WORK TASK: Select every line below containing the word "phoenixcontact".

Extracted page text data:
============================================================
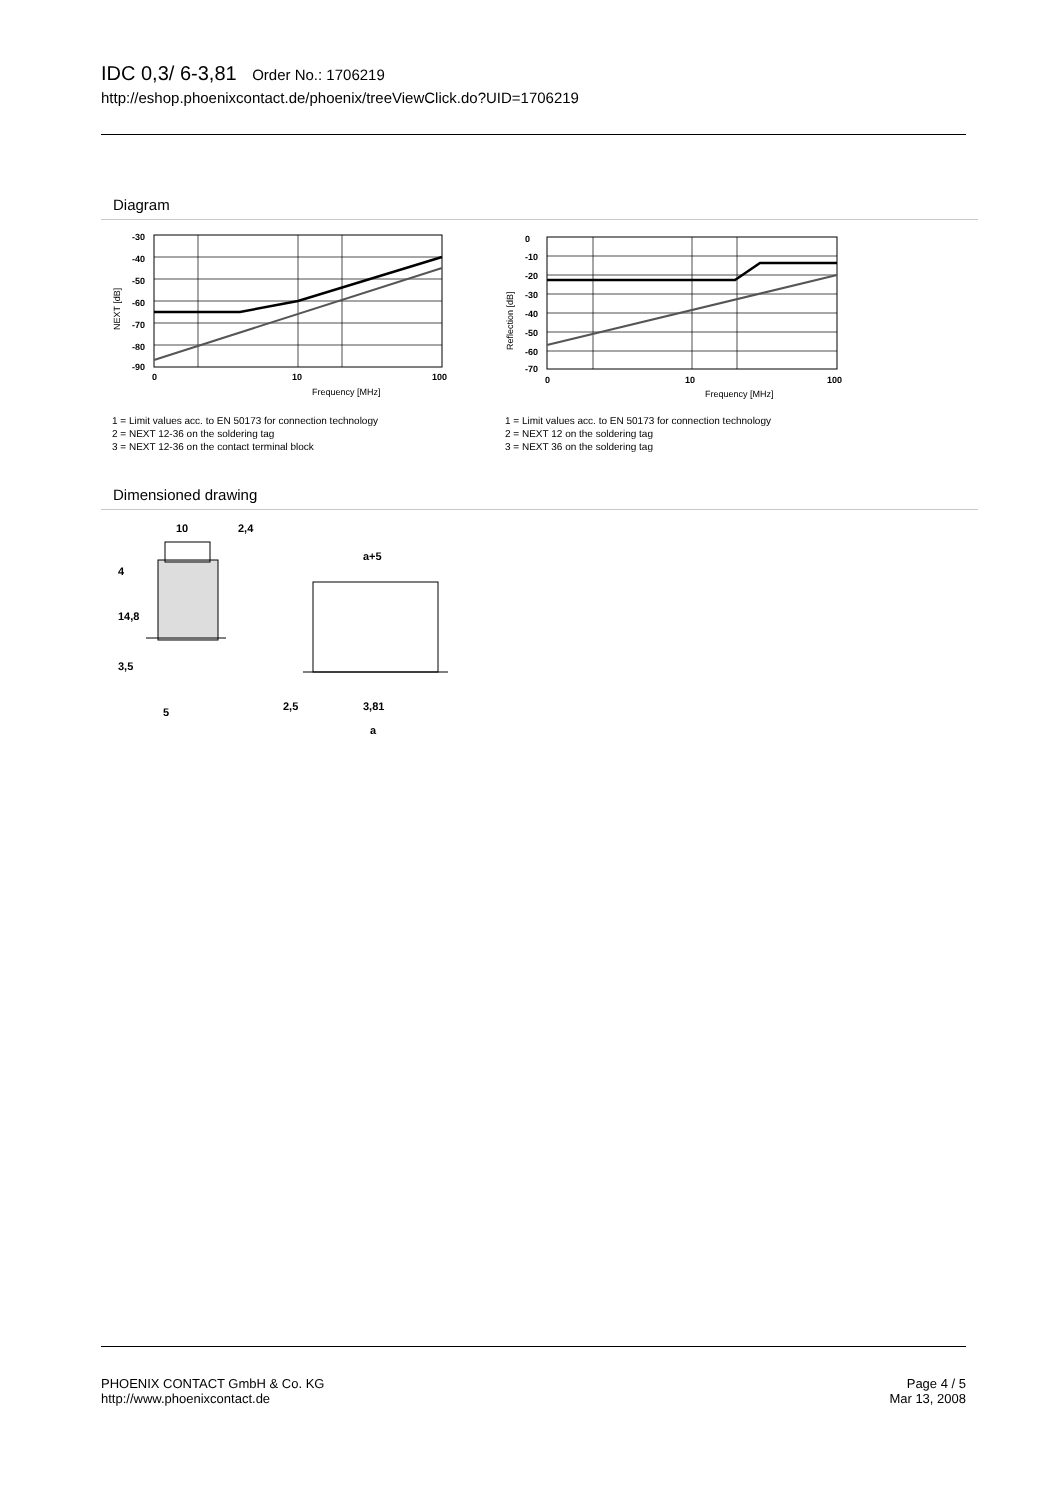IDC 0,3/ 6-3,81 Order No.: 1706219
http://eshop.phoenixcontact.de/phoenix/treeViewClick.do?UID=1706219
Diagram
-30
-40
-50
-60
-70
-80
-90
0
10
100
Frequency [MHz]
NEXT [dB]
1 = Limit values acc. to EN 50173 for connection technology
2 = NEXT 12-36 on the soldering tag
3 = NEXT 12-36 on the contact terminal block
0
-10
-20
-30
-40
-50
-60
-70
0
10
100
Frequency [MHz]
Reflection [dB]
1 = Limit values acc. to EN 50173 for connection technology
2 = NEXT 12 on the soldering tag
3 = NEXT 36 on the soldering tag
Dimensioned drawing
10
2,4
4
14,8
3,5
5
a+5
2,5
3,81
a
PHOENIX CONTACT GmbH & Co. KG
http://www.phoenixcontact.de
Page 4 / 5
Mar 13, 2008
============================================================
RESPONSE FOR THIS EXERCISE:
http://eshop.phoenixcontact.de/phoenix/treeViewClick.do?UID=1706219
http://www.phoenixcontact.de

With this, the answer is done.